The operating principles of the ailerons are the same as for all trailing-edge hinge controlled devices on the aircraft. Deflection of an aileron changes the effective camber, or airfoil curvatuve relative to the wing chord, of the entire wing forward of the aileron. With a trailing-edge deflective upward, reduced local flow velocities are produced on the upper wing surface, and increased local flow velocities are produced on the lower wing surface. By Bernoulli's law, this results in a reduction of lift over the portion of the wing forward of the aileron, and on the aileron itself. Conversely, trailing-edge down deflection of a flap-type aileron increases the lift in the same areas. When the trailing-edge is raised on one wing, the trailing-edge of the aileron on the opposite wing is lowered by a corresponding amount. The decrease in lift on one wing is accompanied by lift increase on the other wing.

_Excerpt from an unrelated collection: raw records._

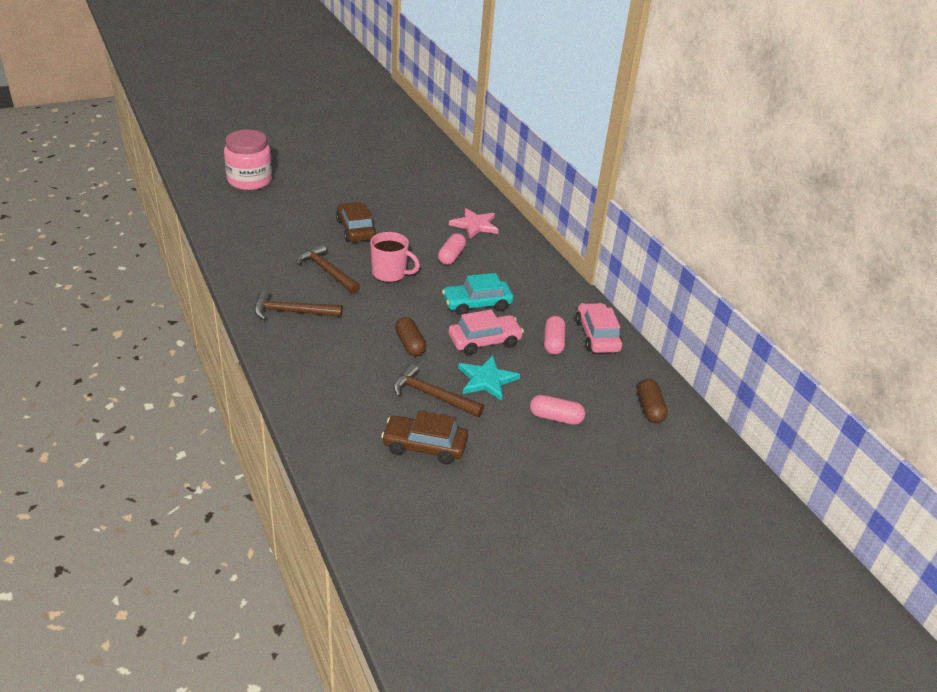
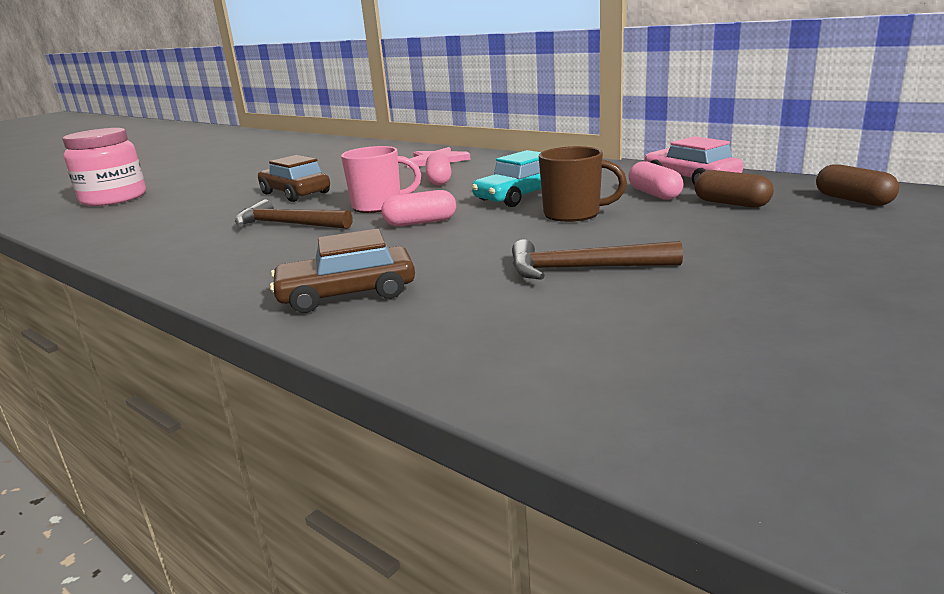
camera: 20 degrees left, 15 degrees down
brown hammer [254,290,342,321] -> none
brown car [381,411,468,465] -> brown car moved to [270,229,415,313]
brown capsule [395,317,426,357] -> brown capsule moved to [694,170,774,208]
pink car [448,310,524,355] -> brown mug [539,146,627,222]
turquoise star [458,356,520,401] -> none
pink capsule [530,395,585,425] -> pink capsule moved to [382,190,456,226]

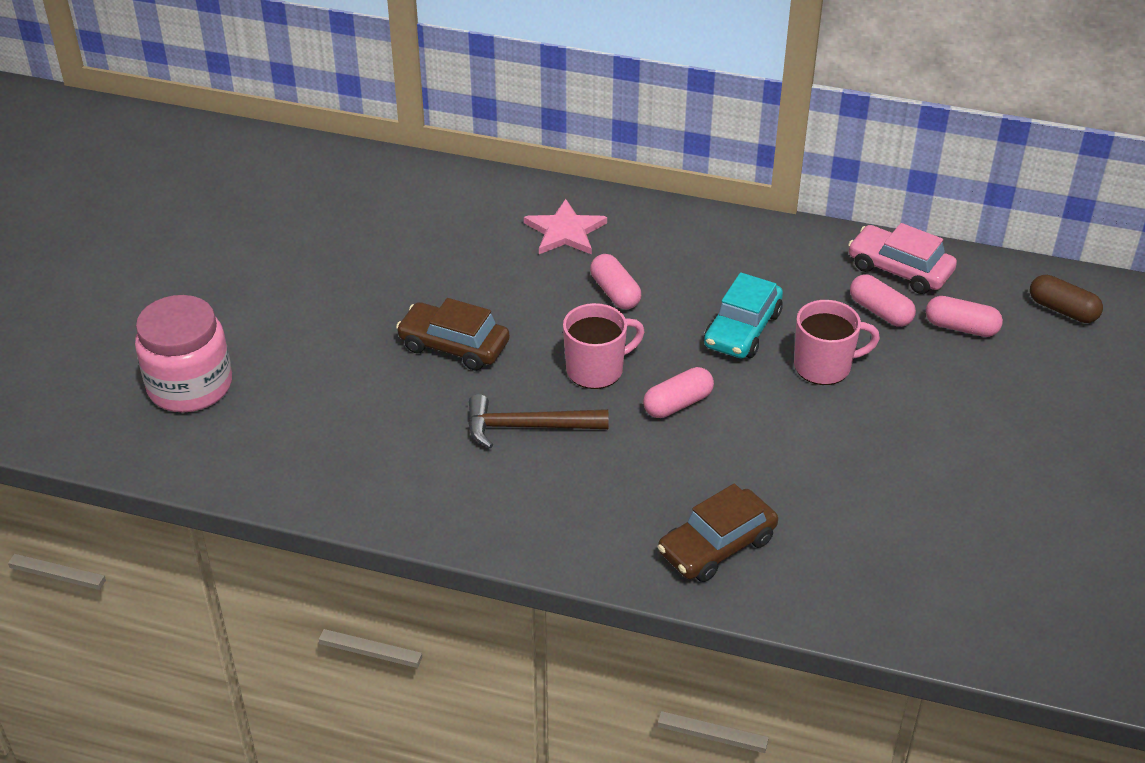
camera: 25 degrees left, 20 degrees up
brown hammer [512,239,683,280] -> none
brown mug [539,146,627,222] -> pink mug [794,300,880,385]
brown capsule [694,170,774,208] -> pink capsule [926,296,1003,337]

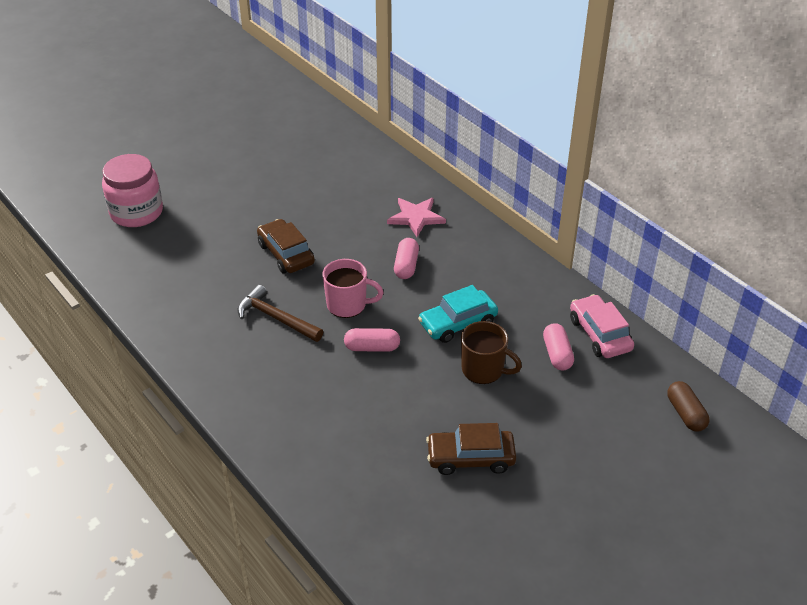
camera: 35 degrees right, 0 degrees up
brown car [658,484,778,582] -> brown car moved to [426,423,516,475]
pink mug [794,300,880,385] -> brown mug [461,321,522,384]
pink capsule [926,296,1003,337] -> none

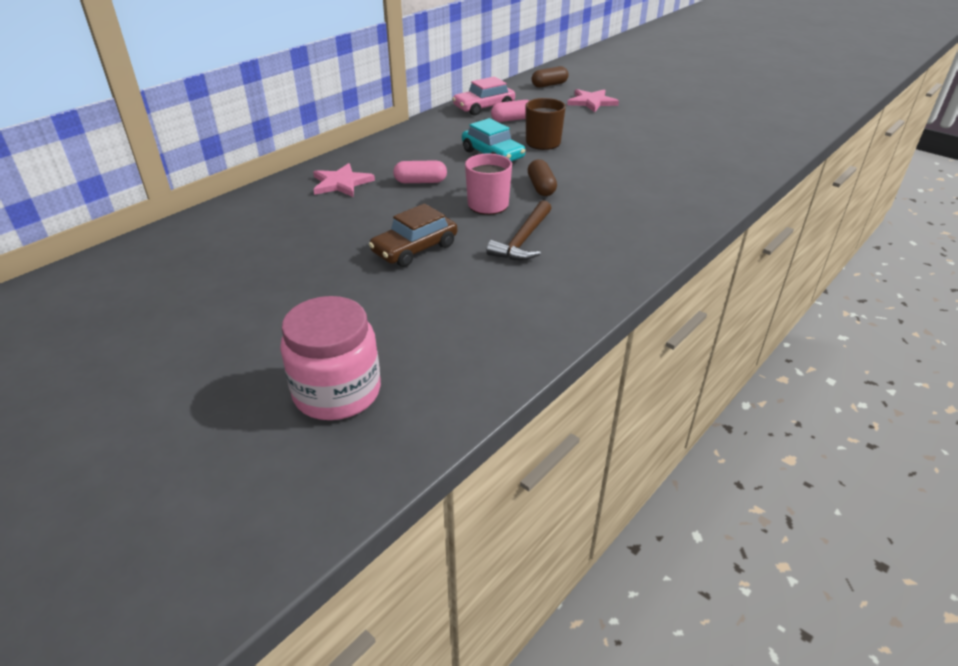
camera: 100 degrees left, 5 degrees down
pink capsule [344,328,400,352] -> brown capsule [528,159,557,196]
brown car [426,423,516,475] -> none
none -> pink star [567,89,619,112]

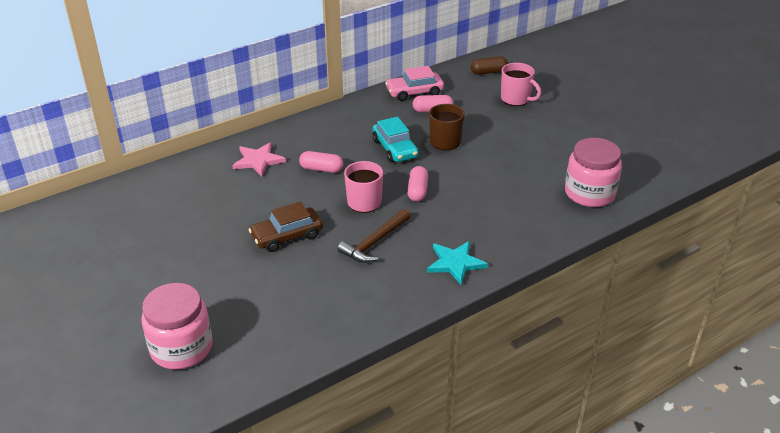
camera: 15 degrees right, 0 degrees up
brown capsule [528,159,557,196] -> pink capsule [407,166,428,202]
pink star [567,89,619,112] -> pink mug [501,63,541,106]
none -> turquoise star [427,241,488,285]
none -> pink jar [565,138,622,207]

As the size of aircrafts continue to increase, the control surfaces such as the wing and associated ailerons have increased in size correspondingly. As a result, devices have been employed to assist the pilot in effecting movement of the aircraft control surfaces. The first type, may be designated as a power mechanism or power unit and may include hydraulic or electrical power devices energized by the movement of the pilot control stick which will therefore exert on the control surface a force much greater than which the pilot is capable himself.
The second type of assisting mechanism is considered a manual control which is in the form of a trim tab connected to the rear portion of the ailerons. Swinging of such a tab in one direction will exert a torque on the main control surface of the aileron tending to swing it in the opposite direction. Since the size of the tab is substantially smaller than the size of the aileron its manual control can be accomplished by operation of the pilot directly from the stick.
Since power units on occasion may fail it becomes essential that the pilot have direct control of the trim tab associated with the aileron. Therefore, a shift mechanism for release or disconnect mechanism must be provided in the aircraft to shift the aircraft from a power mode of operation to a manual mode of operation in a swift and efficient manner. Heretofore, the mechanisms involved for shifting between a power to a manual mode of operation have left much to be desired. For example, in many instances these shift mechanisms have been highly complex and therefore prone to failure, thus becoming, themselves unreliable in operation. In addition, the shift mechanism must operate to shift the control systems between a power mode and a manual mode in a matter of seconds. Any lost time could result in dire consequences to the pilot, personnel aboard and the aircraft itself. Also, many shift mechanisms in use today are irreversible in operation.